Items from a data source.
§ §

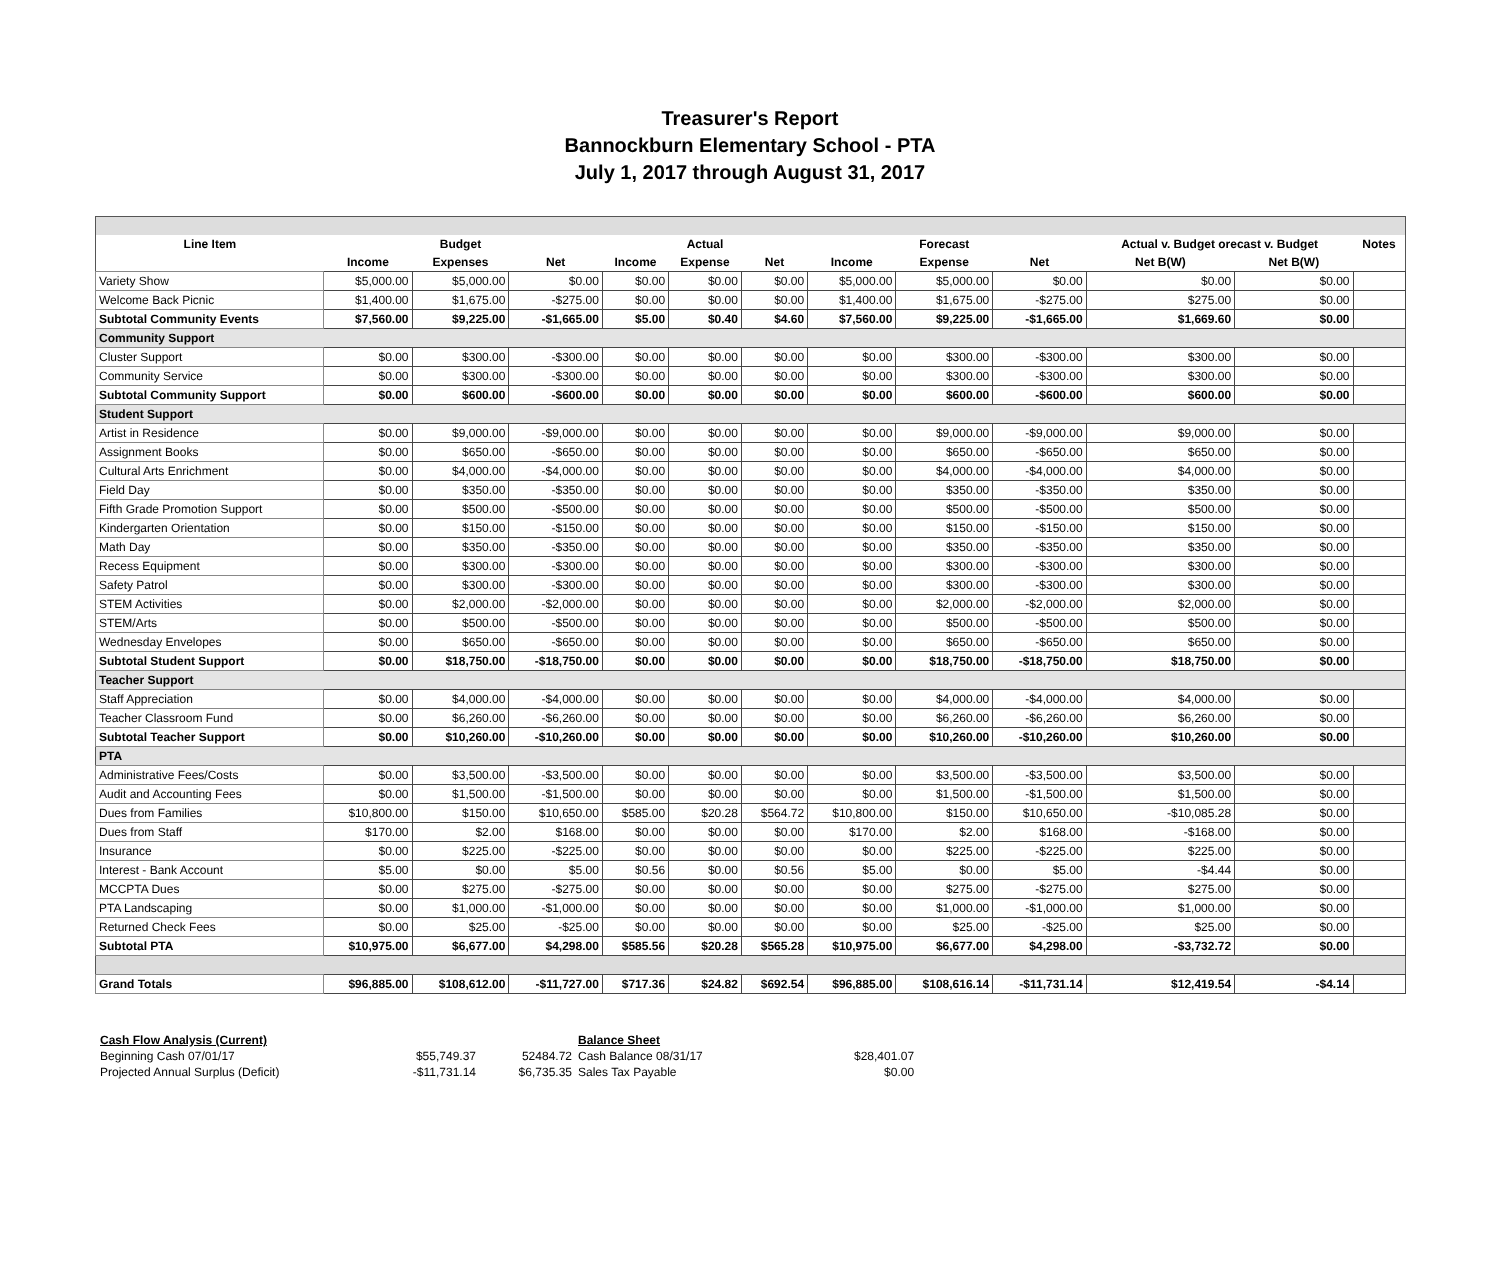Treasurer's Report
Bannockburn Elementary School - PTA
July 1, 2017 through August 31, 2017
| Line Item | | Budget | | | Actual | | | Forecast | | Actual v. Budget orecast v. Budget | | Notes |
| --- | --- | --- | --- | --- | --- | --- | --- | --- | --- | --- | --- | --- |
| | Income | Expenses | Net | Income | Expense | Net | Income | Expense | Net | Net B(W) | Net B(W) | |
| Variety Show | $5,000.00 | $5,000.00 | $0.00 | $0.00 | $0.00 | $0.00 | $5,000.00 | $5,000.00 | $0.00 | $0.00 | $0.00 | |
| Welcome Back Picnic | $1,400.00 | $1,675.00 | -$275.00 | $0.00 | $0.00 | $0.00 | $1,400.00 | $1,675.00 | -$275.00 | $275.00 | $0.00 | |
| Subtotal Community Events | $7,560.00 | $9,225.00 | -$1,665.00 | $5.00 | $0.40 | $4.60 | $7,560.00 | $9,225.00 | -$1,665.00 | $1,669.60 | $0.00 | |
| Community Support | | | | | | | | | | | | |
| Cluster Support | $0.00 | $300.00 | -$300.00 | $0.00 | $0.00 | $0.00 | $0.00 | $300.00 | -$300.00 | $300.00 | $0.00 | |
| Community Service | $0.00 | $300.00 | -$300.00 | $0.00 | $0.00 | $0.00 | $0.00 | $300.00 | -$300.00 | $300.00 | $0.00 | |
| Subtotal Community Support | $0.00 | $600.00 | -$600.00 | $0.00 | $0.00 | $0.00 | $0.00 | $600.00 | -$600.00 | $600.00 | $0.00 | |
| Student Support | | | | | | | | | | | | |
| Artist in Residence | $0.00 | $9,000.00 | -$9,000.00 | $0.00 | $0.00 | $0.00 | $0.00 | $9,000.00 | -$9,000.00 | $9,000.00 | $0.00 | |
| Assignment Books | $0.00 | $650.00 | -$650.00 | $0.00 | $0.00 | $0.00 | $0.00 | $650.00 | -$650.00 | $650.00 | $0.00 | |
| Cultural Arts Enrichment | $0.00 | $4,000.00 | -$4,000.00 | $0.00 | $0.00 | $0.00 | $0.00 | $4,000.00 | -$4,000.00 | $4,000.00 | $0.00 | |
| Field Day | $0.00 | $350.00 | -$350.00 | $0.00 | $0.00 | $0.00 | $0.00 | $350.00 | -$350.00 | $350.00 | $0.00 | |
| Fifth Grade Promotion Support | $0.00 | $500.00 | -$500.00 | $0.00 | $0.00 | $0.00 | $0.00 | $500.00 | -$500.00 | $500.00 | $0.00 | |
| Kindergarten Orientation | $0.00 | $150.00 | -$150.00 | $0.00 | $0.00 | $0.00 | $0.00 | $150.00 | -$150.00 | $150.00 | $0.00 | |
| Math Day | $0.00 | $350.00 | -$350.00 | $0.00 | $0.00 | $0.00 | $0.00 | $350.00 | -$350.00 | $350.00 | $0.00 | |
| Recess Equipment | $0.00 | $300.00 | -$300.00 | $0.00 | $0.00 | $0.00 | $0.00 | $300.00 | -$300.00 | $300.00 | $0.00 | |
| Safety Patrol | $0.00 | $300.00 | -$300.00 | $0.00 | $0.00 | $0.00 | $0.00 | $300.00 | -$300.00 | $300.00 | $0.00 | |
| STEM Activities | $0.00 | $2,000.00 | -$2,000.00 | $0.00 | $0.00 | $0.00 | $0.00 | $2,000.00 | -$2,000.00 | $2,000.00 | $0.00 | |
| STEM/Arts | $0.00 | $500.00 | -$500.00 | $0.00 | $0.00 | $0.00 | $0.00 | $500.00 | -$500.00 | $500.00 | $0.00 | |
| Wednesday Envelopes | $0.00 | $650.00 | -$650.00 | $0.00 | $0.00 | $0.00 | $0.00 | $650.00 | -$650.00 | $650.00 | $0.00 | |
| Subtotal Student Support | $0.00 | $18,750.00 | -$18,750.00 | $0.00 | $0.00 | $0.00 | $0.00 | $18,750.00 | -$18,750.00 | $18,750.00 | $0.00 | |
| Teacher Support | | | | | | | | | | | | |
| Staff Appreciation | $0.00 | $4,000.00 | -$4,000.00 | $0.00 | $0.00 | $0.00 | $0.00 | $4,000.00 | -$4,000.00 | $4,000.00 | $0.00 | |
| Teacher Classroom Fund | $0.00 | $6,260.00 | -$6,260.00 | $0.00 | $0.00 | $0.00 | $0.00 | $6,260.00 | -$6,260.00 | $6,260.00 | $0.00 | |
| Subtotal Teacher Support | $0.00 | $10,260.00 | -$10,260.00 | $0.00 | $0.00 | $0.00 | $0.00 | $10,260.00 | -$10,260.00 | $10,260.00 | $0.00 | |
| PTA | | | | | | | | | | | | |
| Administrative Fees/Costs | $0.00 | $3,500.00 | -$3,500.00 | $0.00 | $0.00 | $0.00 | $0.00 | $3,500.00 | -$3,500.00 | $3,500.00 | $0.00 | |
| Audit and Accounting Fees | $0.00 | $1,500.00 | -$1,500.00 | $0.00 | $0.00 | $0.00 | $0.00 | $1,500.00 | -$1,500.00 | $1,500.00 | $0.00 | |
| Dues from Families | $10,800.00 | $150.00 | $10,650.00 | $585.00 | $20.28 | $564.72 | $10,800.00 | $150.00 | $10,650.00 | -$10,085.28 | $0.00 | |
| Dues from Staff | $170.00 | $2.00 | $168.00 | $0.00 | $0.00 | $0.00 | $170.00 | $2.00 | $168.00 | -$168.00 | $0.00 | |
| Insurance | $0.00 | $225.00 | -$225.00 | $0.00 | $0.00 | $0.00 | $0.00 | $225.00 | -$225.00 | $225.00 | $0.00 | |
| Interest - Bank Account | $5.00 | $0.00 | $5.00 | $0.56 | $0.00 | $0.56 | $5.00 | $0.00 | $5.00 | -$4.44 | $0.00 | |
| MCCPTA Dues | $0.00 | $275.00 | -$275.00 | $0.00 | $0.00 | $0.00 | $0.00 | $275.00 | -$275.00 | $275.00 | $0.00 | |
| PTA Landscaping | $0.00 | $1,000.00 | -$1,000.00 | $0.00 | $0.00 | $0.00 | $0.00 | $1,000.00 | -$1,000.00 | $1,000.00 | $0.00 | |
| Returned Check Fees | $0.00 | $25.00 | -$25.00 | $0.00 | $0.00 | $0.00 | $0.00 | $25.00 | -$25.00 | $25.00 | $0.00 | |
| Subtotal PTA | $10,975.00 | $6,677.00 | $4,298.00 | $585.56 | $20.28 | $565.28 | $10,975.00 | $6,677.00 | $4,298.00 | -$3,732.72 | $0.00 | |
| Grand Totals | $96,885.00 | $108,612.00 | -$11,727.00 | $717.36 | $24.82 | $692.54 | $96,885.00 | $108,616.14 | -$11,731.14 | $12,419.54 | -$4.14 | |
| Cash Flow Analysis (Current) | | | Balance Sheet | |
| Beginning Cash 07/01/17 | $55,749.37 | 52484.72 | Cash Balance 08/31/17 | $28,401.07 |
| Projected Annual Surplus (Deficit) | -$11,731.14 | $6,735.35 | Sales Tax Payable | $0.00 |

§ §

TRY IT. Show me all lines in the records that contain "Staff".

THE COMPLETED TASK.
| Staff Appreciation | $0.00 | $4,000.00 | -$4,000.00 | $0.00 | $0.00 | $0.00 | $0.00 | $4,000.00 | -$4,000.00 | $4,000.00 | $0.00 | |
| Dues from Staff | $170.00 | $2.00 | $168.00 | $0.00 | $0.00 | $0.00 | $170.00 | $2.00 | $168.00 | -$168.00 | $0.00 | |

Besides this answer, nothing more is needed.